Adem'den Havva'sına XXVI

Havva'ya;
Çırılçıplağım, cennetle vedalaşırken bıraktım üzerimde ne varsa, zaten yarı-çıplaktım.
Cennet, özler mi beni; benim cennetle özlediğim gibi seni?
Yeşil damarlarımın yolunu şaşırıp kalbime değil de sana yönelmesi gibi,
Ruhumun bedenimi terkedip bedeninde kendine bir yer bulması gibi,
Beyaz tenimin aklığını yitirip ânbeân senin aklığına dahil olması gibi,
Kutbumsun benim biraz da içimde barındırdığım.
Sen ki bedenimin üzerinde örtüm, aklımın çevresinde çeperim, kalbimin etrafında ağ, el ayalarımda yazılı olan rakamlarım gibisin.
Çıplaklığımı bırakıyorum geride, giyindiğim her örtü beni biraz daha aciz kılıyor.
Oysa ben çıplaklığında varlığını bulandım, giyinmekle cezalandırıldım.
Niçin gece de giyinmeye muhtaç bırakıldık Havva, oysa biz bile birbirimizi göremezken kimden saklanıyoruz?
Bu hayat, hayvanlar, bitkiler; neden hepsinden saklanıyoruz, hâlimizi anlayan neden bulunmuyor; çok mu zor insanın omuzlarında daha önce taşımadığı bir yükü bilinmeyen zamanlar boyunca taşıması; cezalandırılan sadece insan mı?
Rüyâlarımda da artık giyiniğim, ağaçlar kabuk bağlayıp giyindi, kaplumbağalar içine gömüldü, ayılar postuna büründü, herkes bir şekilde örtündü kendi bildiğince, kendine bildirildiğince.

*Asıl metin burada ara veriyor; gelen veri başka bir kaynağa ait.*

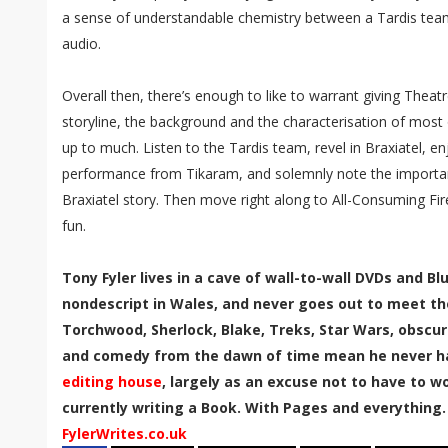
a sense of understandable chemistry between a Tardis team
audio.
Overall then, there’s enough to like to warrant giving Theatr
storyline, the background and the characterisation of most o
up to much. Listen to the Tardis team, revel in Braxiatel, en
performance from Tikaram, and solemnly note the importance
Braxiatel story. Then move right along to All-Consuming Fir
fun.
Tony Fyler lives in a cave of wall-to-wall DVDs and B
nondescript in Wales, and never goes out to meet th
Torchwood, Sherlock, Blake, Treks, Star Wars, obscur
and comedy from the dawn of time mean he never has
editing house
, largely as an excuse not to have to wor
currently writing a Book. With Pages and everything.
FylerWrites.co.uk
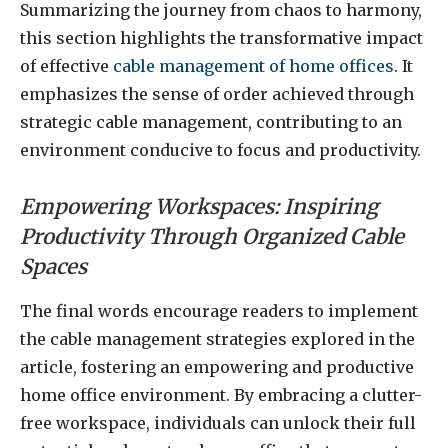
Summarizing the journey from chaos to harmony,
this section highlights the transformative impact
of effective
cable management of home offices
. It
emphasizes the sense of order achieved through
strategic cable management, contributing to an
environment conducive to focus and productivity.
Empowering Workspaces: Inspiring
Productivity Through Organized Cable
Spaces
The final words encourage readers to implement
the cable management strategies explored in the
article, fostering an empowering and productive
home office environment. By embracing a clutter-
free workspace, individuals can unlock their full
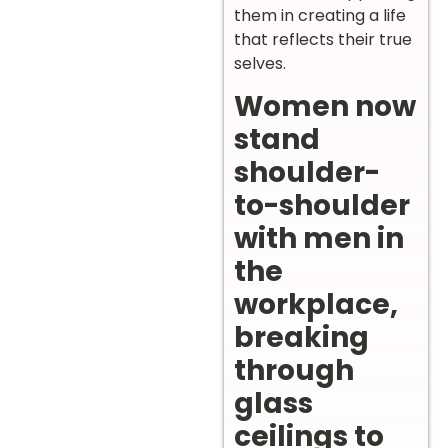
them in creating a life
that reflects their true
selves.
Women now
stand
shoulder-
to-shoulder
with men in
the
workplace,
breaking
through
glass
ceilings to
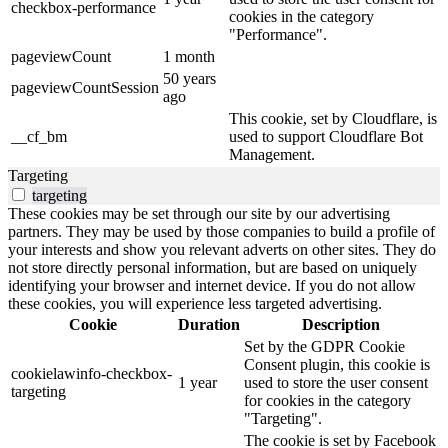
checkbox-performance
cookies in the category
"Performance".
pageviewCount
1 month
50 years
pageviewCountSession
ago
This cookie, set by Cloudflare, is
__cf_bm
used to support Cloudflare Bot
Management.
Targeting
targeting
These cookies may be set through our site by our advertising
partners. They may be used by those companies to build a profile of
your interests and show you relevant adverts on other sites. They do
not store directly personal information, but are based on uniquely
identifying your browser and internet device. If you do not allow
these cookies, you will experience less targeted advertising.
Cookie
Duration
Description
Set by the GDPR Cookie
Consent plugin, this cookie is
cookielawinfo-checkbox-
1 year
used to store the user consent
targeting
for cookies in the category
"Targeting".
The cookie is set by Facebook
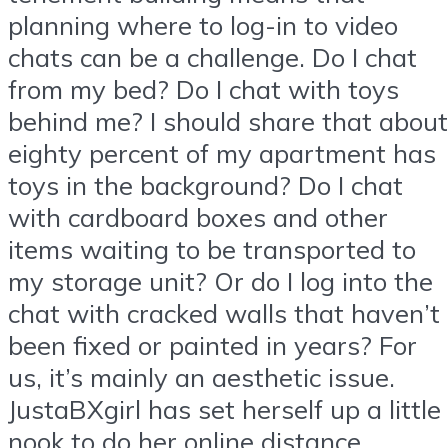
planning where to log-in to video
chats can be a challenge. Do I chat
from my bed? Do I chat with toys
behind me? I should share that about
eighty percent of my apartment has
toys in the background? Do I chat
with cardboard boxes and other
items waiting to be transported to
my storage unit? Or do I log into the
chat with cracked walls that haven’t
been fixed or painted in years? For
us, it’s mainly an aesthetic issue.
JustaBXgirl has set herself up a little
nook to do her online distance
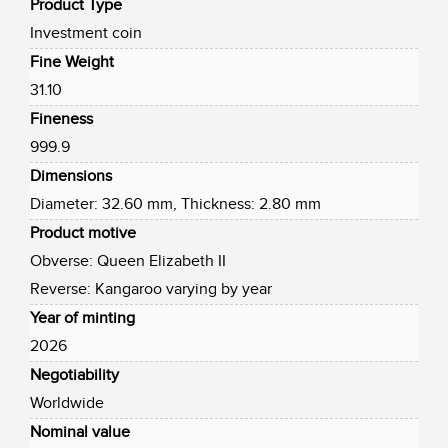
Product Type
Investment coin
Fine Weight
31.10
Fineness
999.9
Dimensions
Diameter: 32.60 mm, Thickness: 2.80 mm
Product motive
Obverse: Queen Elizabeth II
Reverse: Kangaroo varying by year
Year of minting
2026
Negotiability
Worldwide
Nominal value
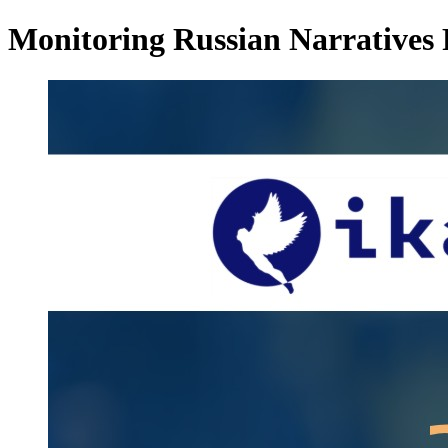
Monitoring Russian Narratives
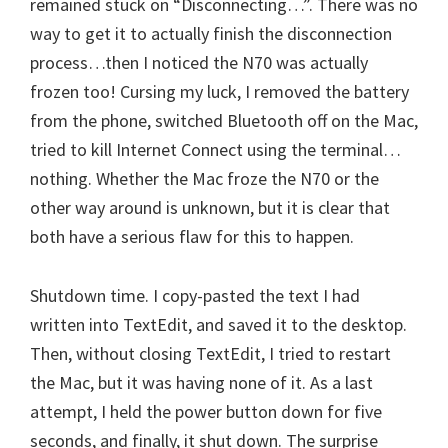
remained stuck on “Disconnecting…”. There was no
way to get it to actually finish the disconnection
process…then I noticed the N70 was actually
frozen too! Cursing my luck, I removed the battery
from the phone, switched Bluetooth off on the Mac,
tried to kill Internet Connect using the terminal…
nothing. Whether the Mac froze the N70 or the
other way around is unknown, but it is clear that
both have a serious flaw for this to happen.
Shutdown time. I copy-pasted the text I had
written into TextEdit, and saved it to the desktop.
Then, without closing TextEdit, I tried to restart
the Mac, but it was having none of it. As a last
attempt, I held the power button down for five
seconds, and finally, it shut down. The surprise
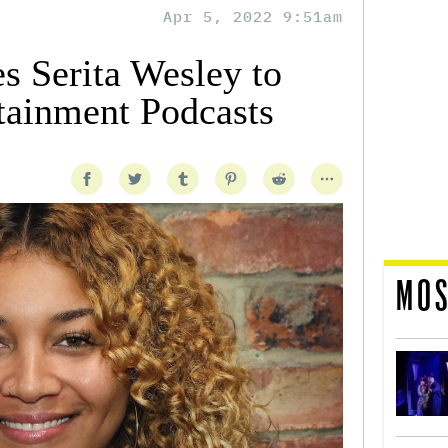
Apr 5, 2022 9:51am
s Serita Wesley to
tainment Podcasts
MOS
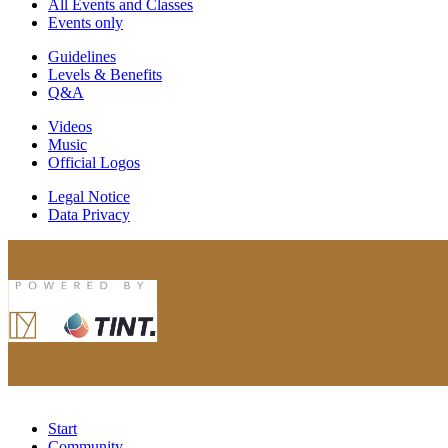
All Events and Classes
Events only
Guidelines
Levels & Benefits
Q&A
Videos
Music
Official Logos
Legal Notice
Data Privacy
Start
Community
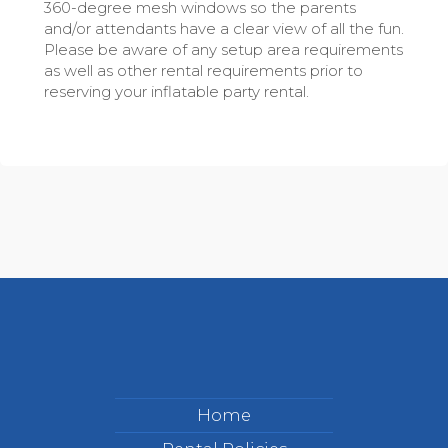
360-degree mesh windows so the parents
and/or attendants have a clear view of all the fun.
Please be aware of any setup area requirements
as well as other rental requirements prior to
reserving your inflatable party rental.
Home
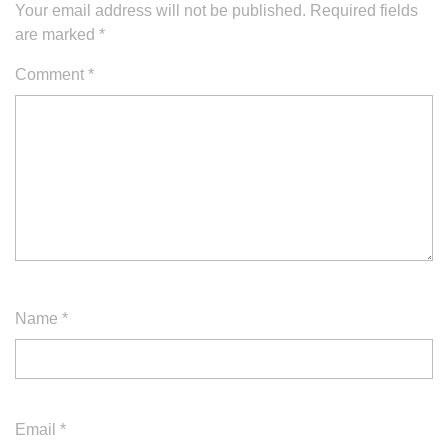
Your email address will not be published.
Required fields
are marked
*
Comment
*
Name
*
Email
*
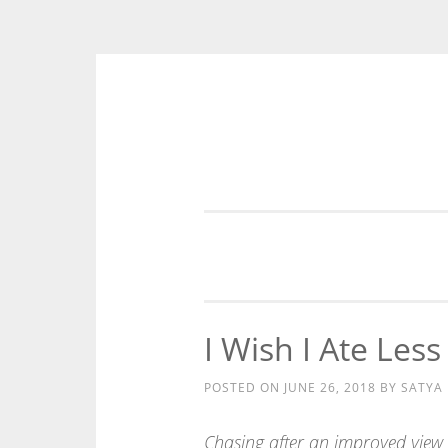
Skip
to
content
I Wish I Ate Les
POSTED ON
JUNE 26, 2018
BY
SATYA
Chasing after an improved view 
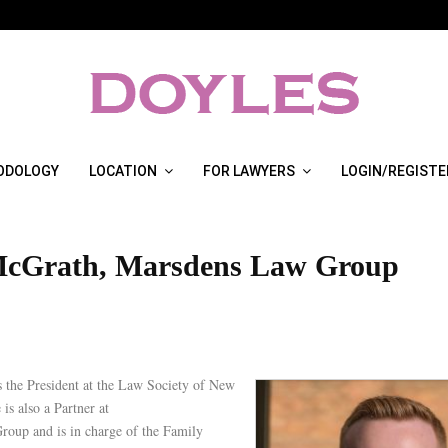
ODOLOGY
LOCATION
FOR LAWYERS
LOGIN/REGISTE
McGrath, Marsdens Law Group
s the President at the Law Society of New
is also a Partner at
oup and is in charge of the Family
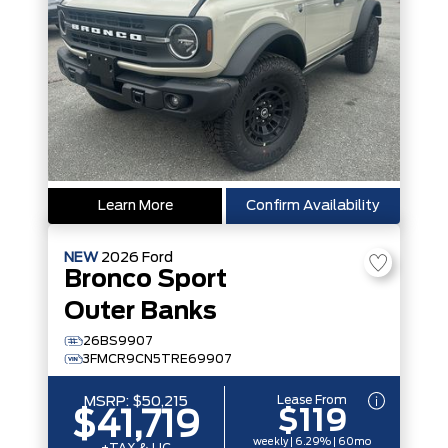
Learn More
Confirm Availability
NEW
2026
Ford
Bronco Sport
Outer Banks
26BS9907
3FMCR9CN5TRE69907
Lease From
MSRP:
$50,215
$119
$41,719
weekly | 6.29% | 60mo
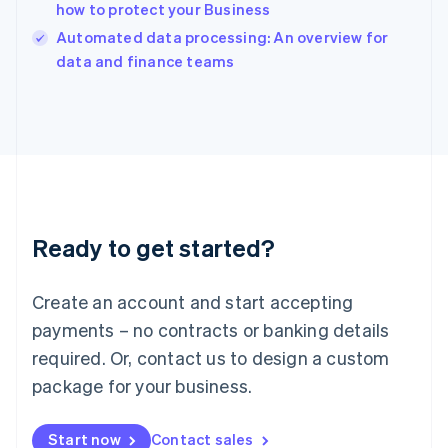
how to protect your Business
English
Italy
Automated data processing: An overview for
Italiano
English
data and finance teams
Japan
日本語
English
Latvia
English
Liechtenstein
Deutsch
English
Lithuania
English
Luxembourg
Ready to get started?
Français
Deutsch
English
Mainland China
Create an account and start accepting
简体中文
English
Malaysia
payments – no contracts or banking details
English
简体中文
required. Or, contact us to design a custom
Malta
English
package for your business.
Mexico
Español
English
Netherlands
Start now
Contact sales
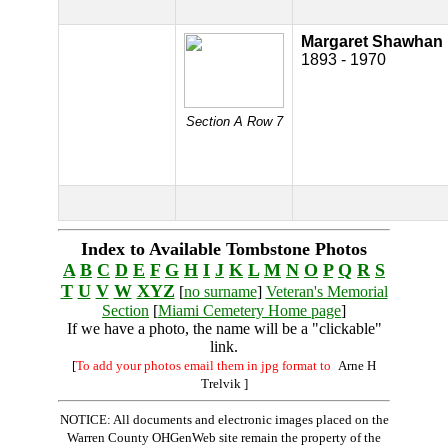
Margaret Shawhan
1893 - 1970
Section A Row 7
Index to Available Tombstone Photos
A
B
C
D
E
F
G
H
I
J
K
L
M
N
O
P
Q
R
S
T
U
V
W
XYZ
[
no surname
]
Veteran's Memorial
Section
[
Miami Cemetery Home page
]
If we have a photo, the name will be a "clickable"
link.
[
To add your photos email them in jpg format to
Arne H
Trelvik
]
NOTICE: All documents and electronic images placed on the
Warren County OHGenWeb site remain the property of the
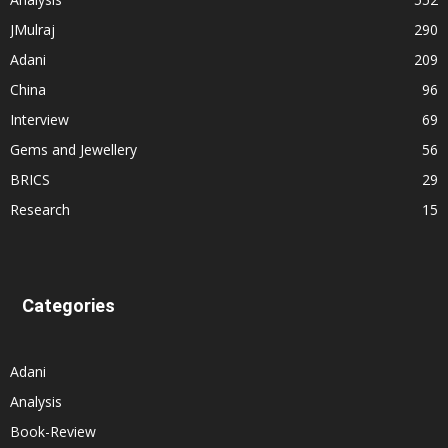
JMulraj
290
Adani
209
China
96
Interview
69
Gems and Jewellery
56
BRICS
29
Research
15
Categories
Adani
Analysis
Book-Review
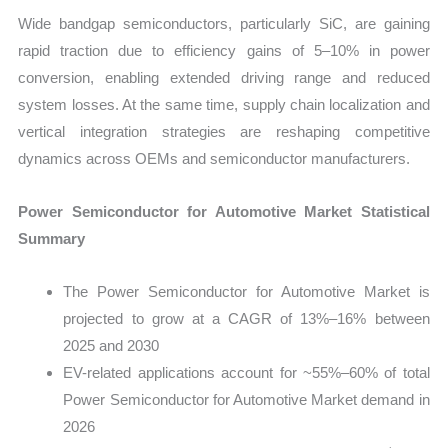
Wide bandgap semiconductors, particularly SiC, are gaining
rapid traction due to efficiency gains of 5–10% in power
conversion, enabling extended driving range and reduced
system losses. At the same time, supply chain localization and
vertical integration strategies are reshaping competitive
dynamics across OEMs and semiconductor manufacturers.
Power Semiconductor for Automotive Market Statistical
Summary
The Power Semiconductor for Automotive Market is
projected to grow at a CAGR of 13%–16% between
2025 and 2030
EV-related applications account for ~55%–60% of total
Power Semiconductor for Automotive Market demand in
2026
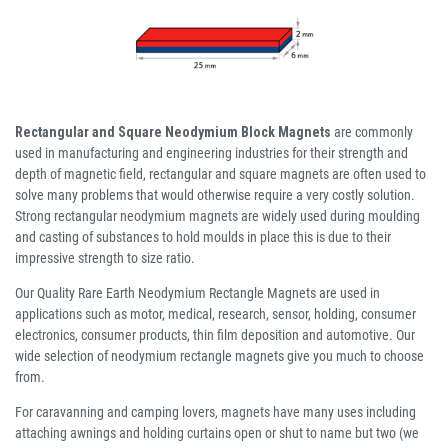
Rectangular and Square Neodymium Block Magnets
are commonly
used in manufacturing and engineering industries for their strength and
depth of magnetic field, rectangular and square magnets are often used to
solve many problems that would otherwise require a very costly solution.
Strong rectangular neodymium magnets are widely used during moulding
and casting of substances to hold moulds in place this is due to their
impressive strength to size ratio.
Our Quality Rare Earth Neodymium Rectangle Magnets are used in
applications such as motor, medical, research, sensor, holding, consumer
electronics, consumer products, thin film deposition and automotive. Our
wide selection of neodymium rectangle magnets give you much to choose
from.
For caravanning and camping lovers, magnets have many uses including
attaching awnings and holding curtains open or shut to name but two (we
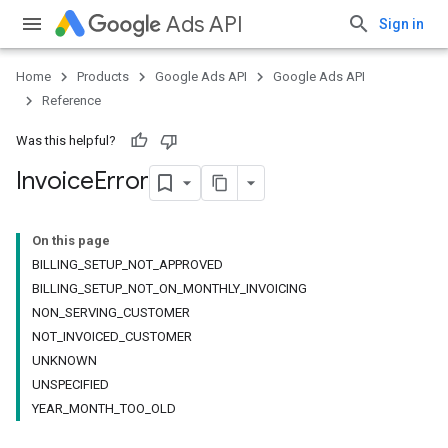
Ads API
Sign in
Home
Products
Google Ads API
Google Ads API
Reference
Was this helpful?
Invoice
Error
On this page
BILLING_SETUP_NOT_APPROVED
BILLING_SETUP_NOT_ON_MONTHLY_INVOICING
NON_SERVING_CUSTOMER
NOT_INVOICED_CUSTOMER
UNKNOWN
UNSPECIFIED
YEAR_MONTH_TOO_OLD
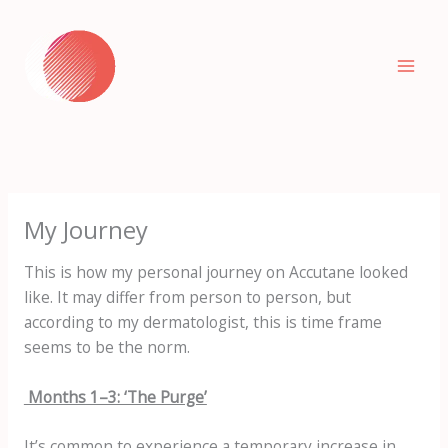
Skip
to
content
My Journey
This is how my personal journey on Accutane looked
like. It may differ from person to person, but
according to my dermatologist, this is time frame
seems to be the norm.
Months 1–3: ‘The Purge’
It’s common to experience a temporary increase in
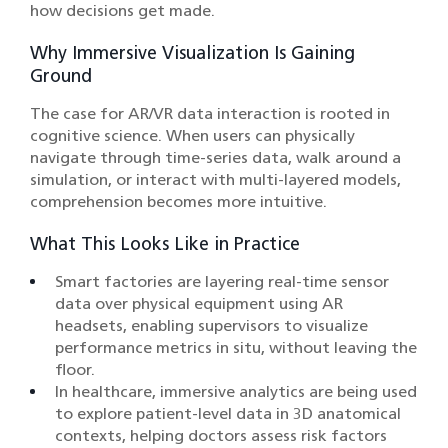
how decisions get made.
Why Immersive Visualization Is Gaining
Ground
The case for AR/VR data interaction is rooted in
cognitive science. When users can physically
navigate through time-series data, walk around a
simulation, or interact with multi-layered models,
comprehension becomes more intuitive.
What This Looks Like in Practice
Smart factories are layering real-time sensor
data over physical equipment using AR
headsets, enabling supervisors to visualize
performance metrics in situ, without leaving the
floor.
In healthcare, immersive analytics are being used
to explore patient-level data in 3D anatomical
contexts, helping doctors assess risk factors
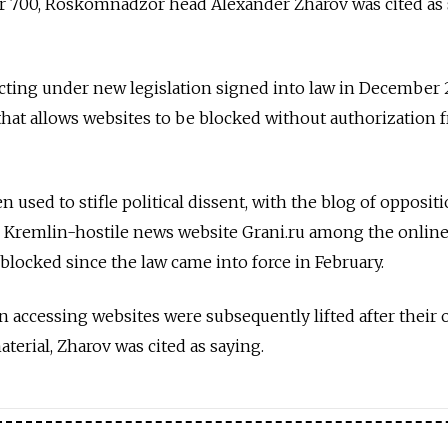
 700, Roskomnadzor head Alexander Zharov was cited as
ting under new legislation signed into law in December 
that allows websites to be blocked without authorization 
n used to stifle political dissent, with the blog of opposit
d Kremlin-hostile news website Grani.ru among the onlin
blocked since the law came into force in February.
on accessing websites were subsequently lifted after their
erial, Zharov was cited as saying.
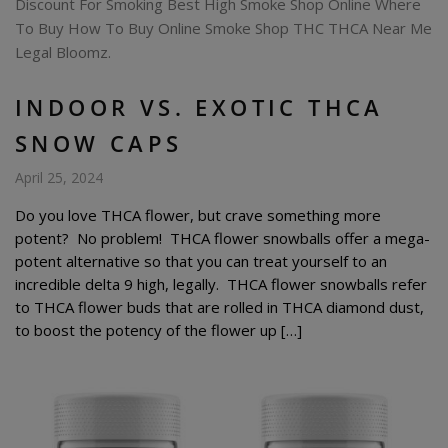
INDOOR VS. EXOTIC THCA
SNOW CAPS
April 25, 2024
Do you love THCA flower, but crave something more
potent? No problem! THCA flower snowballs offer a mega-
potent alternative so that you can treat yourself to an
incredible delta 9 high, legally. THCA flower snowballs refer
to THCA flower buds that are rolled in THCA diamond dust,
to boost the potency of the flower up […]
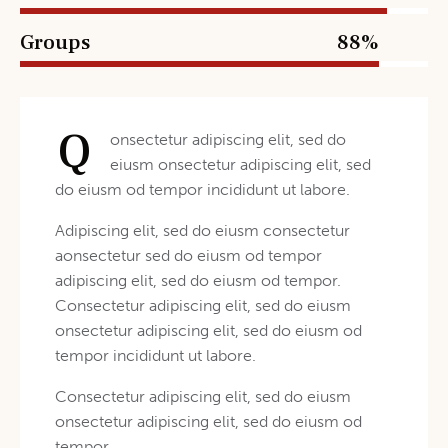
Groups
88%
Q
onsectetur adipiscing elit, sed do
eiusm onsectetur adipiscing elit, sed
do eiusm od tempor incididunt ut labore.
Adipiscing elit, sed do eiusm consectetur
aonsectetur sed do eiusm od tempor
adipiscing elit, sed do eiusm od tempor.
Consectetur adipiscing elit, sed do eiusm
onsectetur adipiscing elit, sed do eiusm od
tempor incididunt ut labore.
Consectetur adipiscing elit, sed do eiusm
onsectetur adipiscing elit, sed do eiusm od
tempor.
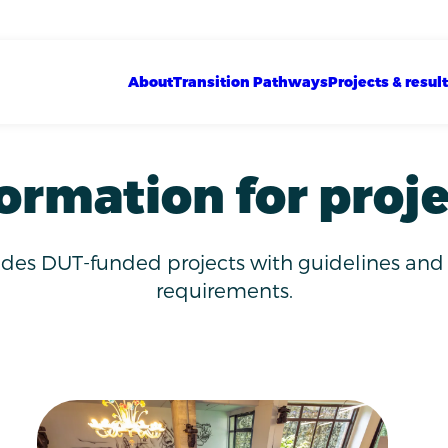
Show sub menu
Show sub menu
Show sub menu
Main navigation
About
Transition Pathways
Projects & resul
ormation for proj
ides DUT-funded projects with guidelines and
requirements.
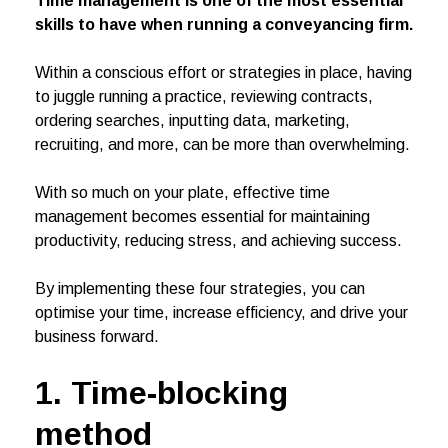
Time management is one of the most essential
skills to have when running a conveyancing firm.
Within a conscious effort or strategies in place, having
to juggle running a practice, reviewing contracts,
ordering searches, inputting data, marketing,
recruiting, and more, can be more than overwhelming.
With so much on your plate, effective time
management becomes essential for maintaining
productivity, reducing stress, and achieving success.
By implementing these four strategies, you can
optimise your time, increase efficiency, and drive your
business forward.
1. Time-blocking
method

Bedenimizi sakladığımız gibi de saklayabilseydik günahımızı, kapatabilseydik karanlık bir odaya gözükmeseydi; unuttum, cennette karanlığın olmayışını, olsa da her şeyi bilenden hiçbir şeyin saklanamayacağını.
Aydınlıkta saklanmak istiyorum, güneşin tepemde olduğu o ânda, doğunun doğusundan batının batısına, kuzeyin soğukluğundan güneyin buzulluğuna.
Saklanmak istiyorum Havva, beni kanatlarının arasında uyutur musun; yanaklarımda ak parmak uçların.
Uyursam bulamazlar beni, uykumda da gizlenirim, rüyâlarımı da örterim, sessizce çekip giderim bilineceğim her yerden.
Sonunda benim hayalimi dahi bulamazlar, cismim gibi içimden de soyutlanırım.

Günü örtmek istiyorum geceyle, Havva, üzerime örttüğüm örtü ol, ruhumu sakladığım beden.